[What is required] Write out the entries below exactly, starting at the first line and stopping after the line that contains "The key theoretical"; skip all pictures.

START Given entries

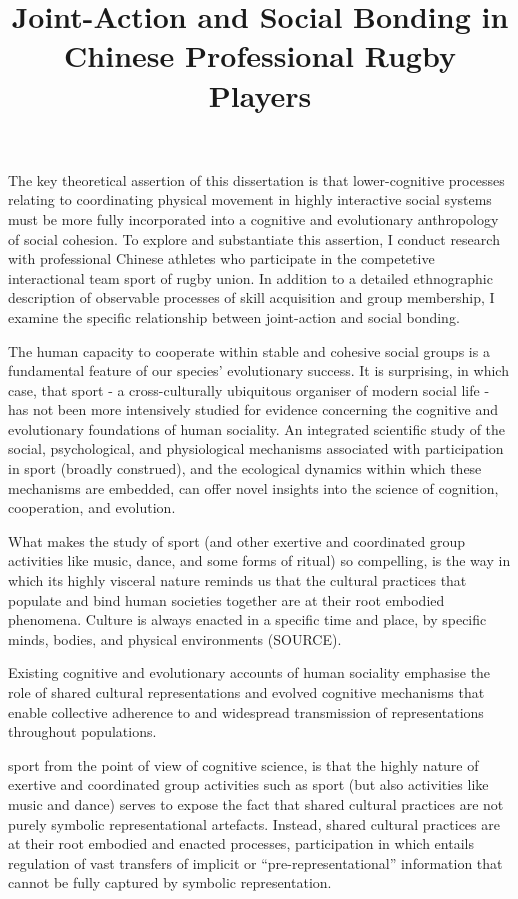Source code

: \documentclass[12pt]{report}
\title{
{Joint-Action and Social Bonding in Chinese Professional Rugby Players}\\
}
\begin{document}
\maketitle{}

The key theoretical assertion of this dissertation is that lower-cognitive processes relating to coordinating physical movement in highly interactive social systems must be more fully incorporated into a cognitive and evolutionary anthropology of social cohesion. To explore and substantiate this assertion, I conduct research with professional Chinese athletes who participate in the competetive interactional team sport of rugby union.  In addition to a detailed ethnographic description of observable processes of skill acquisition and group membership, I examine the specific relationship between joint-action and social bonding.

The human capacity to cooperate within stable and cohesive social groups is a fundamental feature of our species' evolutionary success. It is surprising, in which case, that sport - a cross-culturally ubiquitous organiser of modern social life - has not been more intensively studied for evidence concerning the cognitive and evolutionary foundations of human sociality.  An integrated scientific study of the social, psychological, and physiological mechanisms associated with participation in sport (broadly construed), and the ecological dynamics within which these mechanisms are embedded, can offer novel insights into the science of cognition, cooperation, and evolution.

What makes the study of sport (and other exertive and coordinated group activities like music, dance, and some forms of ritual) so compelling, is the way in which its highly visceral nature reminds us that the cultural practices that populate and bind human societies together are at their root embodied phenomena.  Culture is always enacted in a specific time and place, by specific minds, bodies, and physical environments (SOURCE).


Existing cognitive and evolutionary accounts of human sociality emphasise the role of shared cultural representations and evolved cognitive mechanisms that enable collective adherence to and widespread transmission of representations throughout populations.

sport from the point of view of cognitive science, is that
the highly  nature of exertive and coordinated group activities such as sport (but also activities like music and dance) serves to expose the fact that shared cultural practices are not purely symbolic representational artefacts. Instead, shared cultural practices are at their root embodied and enacted processes, participation in which entails regulation of vast transfers of implicit or ``pre-representational'' information that cannot be fully captured by symbolic representation.
\end{document}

END Given entries

[Answer space]
Source code

: \documentclass[12pt]{report}
\title{
{Joint-Action and Social Bonding in Chinese Professional Rugby Players}\\
}
\begin{document}
\maketitle{}

The key theoretical assertion of this dissertation is that lower-cognitive processes relating to coordinating physical movement in highly interactive social systems must be more fully incorporated into a cognitive and evolutionary anthropology of social cohesion. To explore and substantiate this assertion, I conduct research with professional Chinese athletes who participate in the competetive interactional team sport of rugby union.  In addition to a detailed ethnographic description of observable processes of skill acquisition and group membership, I examine the specific relationship between joint-action and social bonding.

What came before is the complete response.